Saturday, March 23, 2013

MASTERS OF THE UNIVERSE #1-4 (DC digital comics)

These four digital comics, by a variety of writers and artists, feature backstory vignettes with Sir Laser-Lot, Man-At-Arms, Battle Cat, and Randor.

In “The Lost Knight,” Sir Laser-Lot saves some kids from a pack of beastmen. Geoff Johns is a big-time comic writer, so he gets to do a comic about the fan character he made up when he was eight. Smoke it if you got it.

Storywise, there’s not much going on. The red Skull of Power that Skeletor was talking to in the mini-series is here. There’s also a little King Grayskull-era backstory.

Without his armor, Sir Laser-Lot looks he like belongs in a ’90s X-Men comic. The art is passable, I suppose, although a lot of the time, posture, musculature, and facial expressions make characters look like zombies. Evil-Lyn looks ridiculous, and Skeletor is absurdly gigantic.

Another fan character who got his own MOTUC figure, “The Mighty Spector,” is mentioned here, so I guess we’ve got these characters becoming an established part of this particular mythos to look forward to (Spector isn’t shown here, but, continuing the X-Men reject theme, he looks like a cross between Cable and Deadpool). How this series thinks it can go full badass while introducing characters with names like these is entirely beyond me (and it’s clearly not the silly names that don’t fit).  

It’s not terrible, but this one doesn’t do much but give some vague backstory and setup; it’s hard to care too much about these new characters. This was not the best way to start the series.


In “Man-At-Arms,” Duncan is sent by the Sorceress to retrieve a powerful relic from a magical monastery.

It’s hard to know what to make of this version of Man-At-Arms – this comic is all about showing off his gadgets, and doesn’t do much character-wise but show us that he’s a determined badass and that he has a strange disdain for magic that feels profoundly un-Eternian.

As explicitly stated by the Sorceress, this story centers on one of the most powerful relics in “the Everything.” “The Everything”? That’s the best we could come up with? We’re supposed to take “the Everything” seriously?

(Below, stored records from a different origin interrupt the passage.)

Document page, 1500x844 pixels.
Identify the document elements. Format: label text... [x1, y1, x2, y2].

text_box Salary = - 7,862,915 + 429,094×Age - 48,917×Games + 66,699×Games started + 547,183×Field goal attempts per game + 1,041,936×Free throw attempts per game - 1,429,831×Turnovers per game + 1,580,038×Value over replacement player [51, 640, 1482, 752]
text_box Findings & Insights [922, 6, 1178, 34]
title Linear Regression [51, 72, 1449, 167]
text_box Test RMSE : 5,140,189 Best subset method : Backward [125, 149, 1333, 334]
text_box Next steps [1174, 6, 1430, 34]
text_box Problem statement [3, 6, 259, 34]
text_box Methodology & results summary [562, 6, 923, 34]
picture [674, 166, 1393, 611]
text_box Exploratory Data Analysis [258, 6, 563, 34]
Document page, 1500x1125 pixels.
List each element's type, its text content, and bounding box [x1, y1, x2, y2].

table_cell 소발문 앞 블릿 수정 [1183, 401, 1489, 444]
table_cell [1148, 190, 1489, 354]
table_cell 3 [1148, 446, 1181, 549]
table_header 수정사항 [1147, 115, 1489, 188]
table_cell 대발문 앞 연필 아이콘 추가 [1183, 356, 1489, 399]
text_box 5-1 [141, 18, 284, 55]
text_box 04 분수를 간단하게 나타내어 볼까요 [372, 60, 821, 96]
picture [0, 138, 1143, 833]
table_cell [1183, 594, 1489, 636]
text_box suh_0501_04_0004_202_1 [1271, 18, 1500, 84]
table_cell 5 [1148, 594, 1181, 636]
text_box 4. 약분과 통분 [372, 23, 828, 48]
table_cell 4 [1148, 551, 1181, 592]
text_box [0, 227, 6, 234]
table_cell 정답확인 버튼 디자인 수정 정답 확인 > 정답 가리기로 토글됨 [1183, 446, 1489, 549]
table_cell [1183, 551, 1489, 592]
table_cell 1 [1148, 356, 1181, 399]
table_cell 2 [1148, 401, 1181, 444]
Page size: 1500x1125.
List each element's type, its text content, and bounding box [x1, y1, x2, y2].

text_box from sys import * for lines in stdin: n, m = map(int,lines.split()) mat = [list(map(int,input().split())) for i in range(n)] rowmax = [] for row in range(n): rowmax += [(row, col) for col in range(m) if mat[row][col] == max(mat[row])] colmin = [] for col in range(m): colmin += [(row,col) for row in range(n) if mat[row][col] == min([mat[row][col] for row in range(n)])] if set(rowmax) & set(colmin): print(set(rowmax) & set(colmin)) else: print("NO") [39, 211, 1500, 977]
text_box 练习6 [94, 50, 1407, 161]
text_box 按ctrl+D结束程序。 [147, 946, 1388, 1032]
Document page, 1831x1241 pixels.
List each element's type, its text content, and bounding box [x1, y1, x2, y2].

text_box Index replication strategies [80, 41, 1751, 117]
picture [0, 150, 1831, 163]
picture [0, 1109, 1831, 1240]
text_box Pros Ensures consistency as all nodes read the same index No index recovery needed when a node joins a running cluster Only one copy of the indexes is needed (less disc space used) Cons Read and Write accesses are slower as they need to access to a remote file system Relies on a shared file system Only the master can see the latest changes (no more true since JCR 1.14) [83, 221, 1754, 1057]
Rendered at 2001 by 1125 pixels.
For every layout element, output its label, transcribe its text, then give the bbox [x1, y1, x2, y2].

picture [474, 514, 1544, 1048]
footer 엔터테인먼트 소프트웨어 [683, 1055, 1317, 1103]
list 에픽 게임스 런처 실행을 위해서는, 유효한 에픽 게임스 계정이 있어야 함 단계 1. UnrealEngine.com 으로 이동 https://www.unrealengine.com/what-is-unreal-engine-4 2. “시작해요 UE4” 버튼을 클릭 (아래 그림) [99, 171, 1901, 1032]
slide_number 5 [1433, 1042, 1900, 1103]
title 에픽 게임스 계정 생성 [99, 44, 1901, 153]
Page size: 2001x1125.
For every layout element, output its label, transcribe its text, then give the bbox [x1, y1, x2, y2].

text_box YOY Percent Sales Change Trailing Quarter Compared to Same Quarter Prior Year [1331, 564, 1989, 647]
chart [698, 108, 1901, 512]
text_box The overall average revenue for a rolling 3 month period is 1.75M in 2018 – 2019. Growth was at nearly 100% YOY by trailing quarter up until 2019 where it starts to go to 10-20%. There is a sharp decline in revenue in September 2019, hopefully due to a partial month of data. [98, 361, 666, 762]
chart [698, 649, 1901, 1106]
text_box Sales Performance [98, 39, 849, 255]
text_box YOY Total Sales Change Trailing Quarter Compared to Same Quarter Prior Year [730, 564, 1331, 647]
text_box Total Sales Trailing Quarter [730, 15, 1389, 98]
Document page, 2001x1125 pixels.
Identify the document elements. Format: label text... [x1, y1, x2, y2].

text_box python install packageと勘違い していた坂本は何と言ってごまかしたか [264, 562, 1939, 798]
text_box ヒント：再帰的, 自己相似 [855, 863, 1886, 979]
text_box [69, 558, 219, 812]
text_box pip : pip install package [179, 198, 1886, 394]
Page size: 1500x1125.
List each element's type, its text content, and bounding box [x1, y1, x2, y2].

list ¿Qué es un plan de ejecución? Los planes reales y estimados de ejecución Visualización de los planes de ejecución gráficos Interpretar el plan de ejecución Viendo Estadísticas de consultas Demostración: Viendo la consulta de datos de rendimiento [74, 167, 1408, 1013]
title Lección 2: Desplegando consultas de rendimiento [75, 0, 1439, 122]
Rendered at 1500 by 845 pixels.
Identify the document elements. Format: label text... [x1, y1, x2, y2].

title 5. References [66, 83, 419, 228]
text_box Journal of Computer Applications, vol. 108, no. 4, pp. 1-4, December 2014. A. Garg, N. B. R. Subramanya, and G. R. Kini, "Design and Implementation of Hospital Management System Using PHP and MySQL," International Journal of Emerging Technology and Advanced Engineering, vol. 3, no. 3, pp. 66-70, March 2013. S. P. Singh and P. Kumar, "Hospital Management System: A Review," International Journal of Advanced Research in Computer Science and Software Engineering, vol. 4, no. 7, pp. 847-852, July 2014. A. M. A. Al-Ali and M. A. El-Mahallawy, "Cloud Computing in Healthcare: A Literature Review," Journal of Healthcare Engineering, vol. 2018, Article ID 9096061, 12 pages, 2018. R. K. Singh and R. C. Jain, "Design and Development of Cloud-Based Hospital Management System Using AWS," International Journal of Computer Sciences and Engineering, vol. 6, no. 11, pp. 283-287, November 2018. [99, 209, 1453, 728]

The art is fair, although the inks are a little heavy and the running poses are bad. Unlike (most of) the mini-series, Castle Grayskull actually looks like it’s supposed to. But this new Sorceress design is just awful. Put some clothes on, lady.

After receiving no next to development in the mini-series, Man-At-Arms receives next to no development here; once again, we seem to be trading character for badassery. Disappointing.


In “Battle Cat,” Cringer/Battle Cat recalls how, when he was a cub, his family was slaughtered by a pack of purple Panthor-type cats.

So we’re explicitly sticking with the not-talking Cringer/Battle Cat. Another disappointment, if not the least surprising. From a storytelling standpoint, then, having him think in sentence fragments is a nice try, and while it kind of works, it feels a little off.

But what, exactly, are we supposed to take away from this as far as the relationship between Cringer/Battle Cat and Adam/He-Man? Yellow Cross He-Man just happens to wander by in Cringer’s hour of need and zaps him with the power of Grayskull? And that’s it? This is a significant dropped ball.

The art on this one is very solid. The cats all look good, and the heavy inks and color selection fit well with the tone of the piece.

A talking Battle Cat is too much to ask for in this day and age; fine, I understand that. Even so, while this one does some things rather well, it misses the mark by not addressing Battle Cat’s key relationship in a meaningful way – or, honestly, at all. And who does Cringer curl up with at the end? Teela. How do you tell a Cringer story without Adam? What are we doing here, guys?


In “Randor,” Prince Randor leads a band of soldiers against a monster that’s been terrorizing the countryside.

I love what they did with Leech. Turning him into a horrific creature that turns its victims into zombies? That’s badassery that works. And the story itself is well told: Costa gives us a compelling full-circle narrative in just a few pages. From a storytelling standpoint, this comic is by far the best of these four.

The art is a strong fit for this issue. The heavy inks and dark colors set the tone for this blood-soaked issue perfectly. However, some of the figures are very clunky, as Nguyen frequently has perspective-related trouble with the size of arms and legs.

However, all of this comic’s strengths are in vain, as in the last few pages, this story does unforgiveable damage to the character of Randor. Every previous incarnation of Randor was a man of integrity, courage, and compassion; this Randor is a self-admitted “monster,” brooding, continually haunted by his secret atrocity.

If this comic were about any random character, I’d give it a RECOMMENDED, maybe even, with some better drawing, a HIGHLY RECOMMENDED – Costa tells a great story. But because of the irredeemable harm it does to Randor, I repudiate it utterly.